Mając na uwadze bardzo trudny mecz z Energetykiem Poznań w turnieju towarzyskim w czasie okresu przygotowawczego do sezonu, oraz pamiętając o nie najlepszym, choć zwycięskim meczu z SMS-em Police w pierwszej kolejce, siatkarki PSPS Chemik Police w pełni skoncentrowany podeszły do kolejnego pojedynku z poznaniankami. Starcia, które - ku zaskoczeniu wszystkich - zakończyło się w trzech krótkich setach.
- Myślę że wielkim naszym atutem była sala, ponieważ Energetyk trenuje na dużo mniejszym obiekcie i jak same poznanianki mówiły: czuły się w Policach niczym zwierzęta wypuszczone z klatki - komentuje kierownik PSPS-u Adrianna Grabowska. - Co jednak nie zmienia faktu, że nasze dziewczyny pokazały dobrą siatkówkę.

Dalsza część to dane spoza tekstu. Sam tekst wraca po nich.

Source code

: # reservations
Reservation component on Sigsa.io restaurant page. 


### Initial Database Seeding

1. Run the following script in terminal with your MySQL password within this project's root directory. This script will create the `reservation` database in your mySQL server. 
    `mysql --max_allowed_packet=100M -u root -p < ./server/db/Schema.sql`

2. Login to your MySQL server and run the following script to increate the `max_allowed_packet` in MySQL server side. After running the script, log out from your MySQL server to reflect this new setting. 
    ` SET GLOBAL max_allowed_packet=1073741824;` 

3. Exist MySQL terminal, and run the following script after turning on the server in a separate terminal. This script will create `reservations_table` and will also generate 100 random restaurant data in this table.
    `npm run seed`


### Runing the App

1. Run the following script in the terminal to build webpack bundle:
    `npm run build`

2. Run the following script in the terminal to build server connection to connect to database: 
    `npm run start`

Dobrze zaprezentowały się przede wszystkim nowe siatkarki. Rozgrywająca Judyta Szulc w drugim - wygranym do 8 secie - wykonała aż 15 punktowych z rzędu zagrywek, czym poprawiła klubowy rekord należący do tej pory do Justyny Raczyńskiej. Rekord mógłby być jeszcze większy, gdyby nie to, że... skończył się set. Niezły występ zanotowały również inne zawodniczki, zastępująca kontuzjowaną Patrycję Kazaniecką atakująca Manuela Jakóbiak oraz przyjmująca Magdalena Kluza. W drużynie zadebiutowała także środkowa Emilia Oktaba.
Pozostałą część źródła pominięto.